- Input records
========

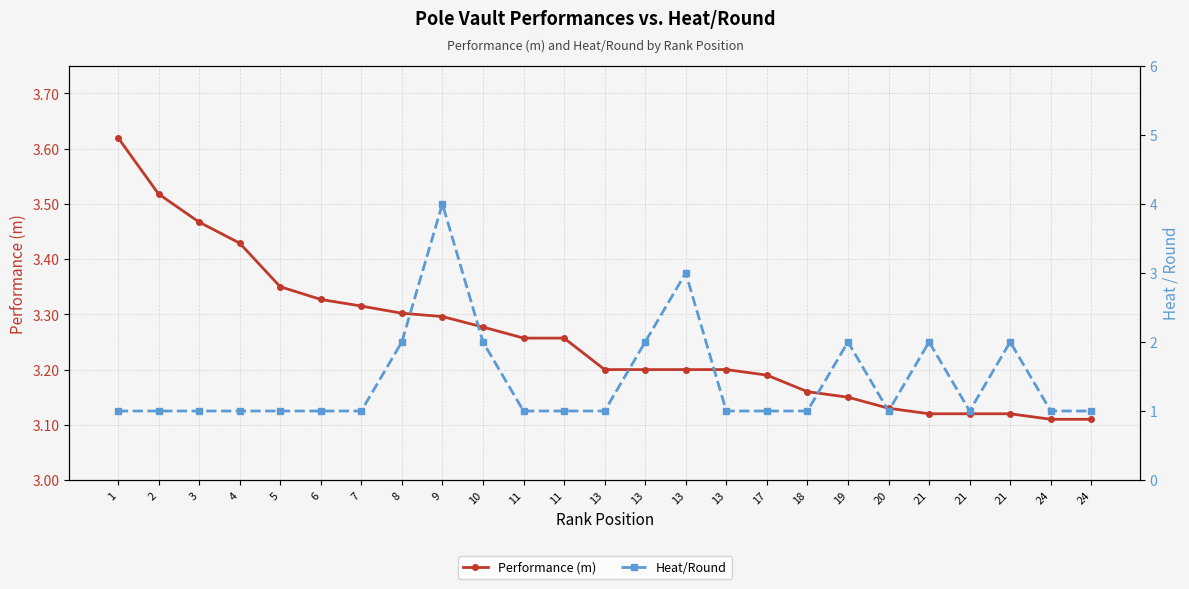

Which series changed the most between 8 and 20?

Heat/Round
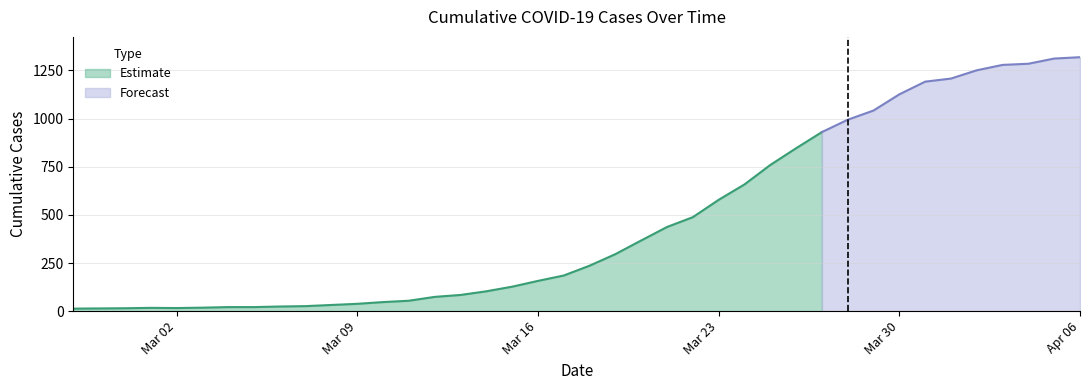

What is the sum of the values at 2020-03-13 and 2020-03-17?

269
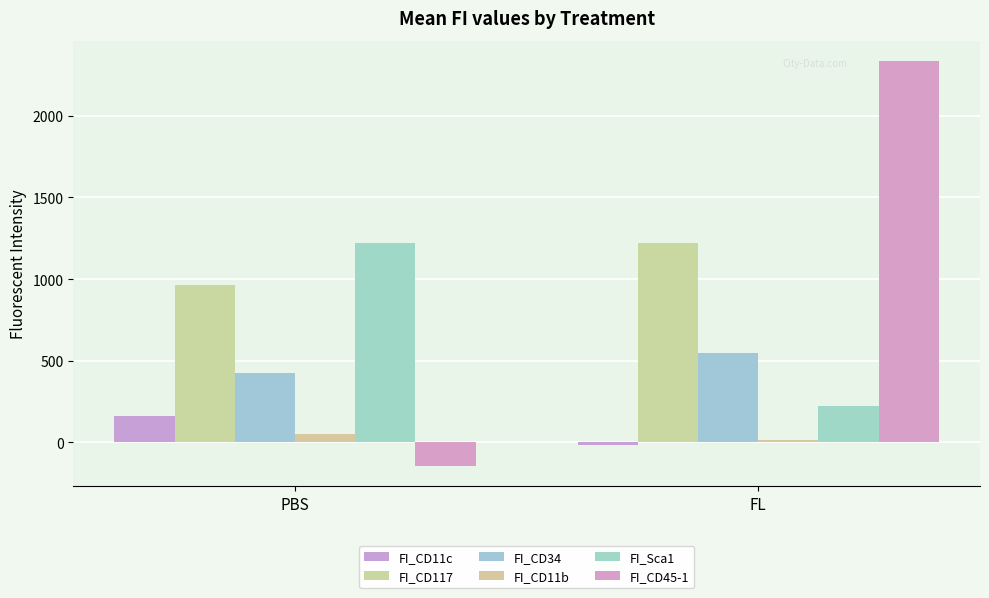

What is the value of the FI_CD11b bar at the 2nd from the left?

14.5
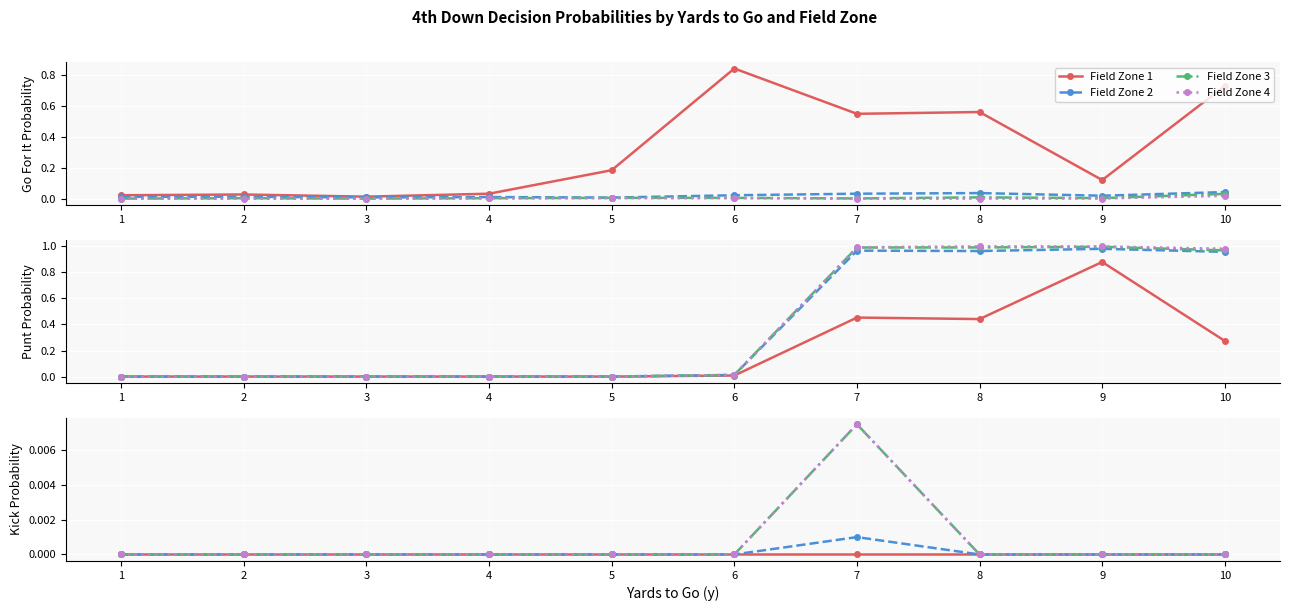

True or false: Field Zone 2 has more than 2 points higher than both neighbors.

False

========

- Job item
Find each line in the listing above that contains the word "What" and copy those lines out in full. Matching is case-sensitive.

- Exercise answer
What is the sum of the values at 2020-03-13 and 2020-03-17?
What is the value of the FI_CD11b bar at the 2nd from the left?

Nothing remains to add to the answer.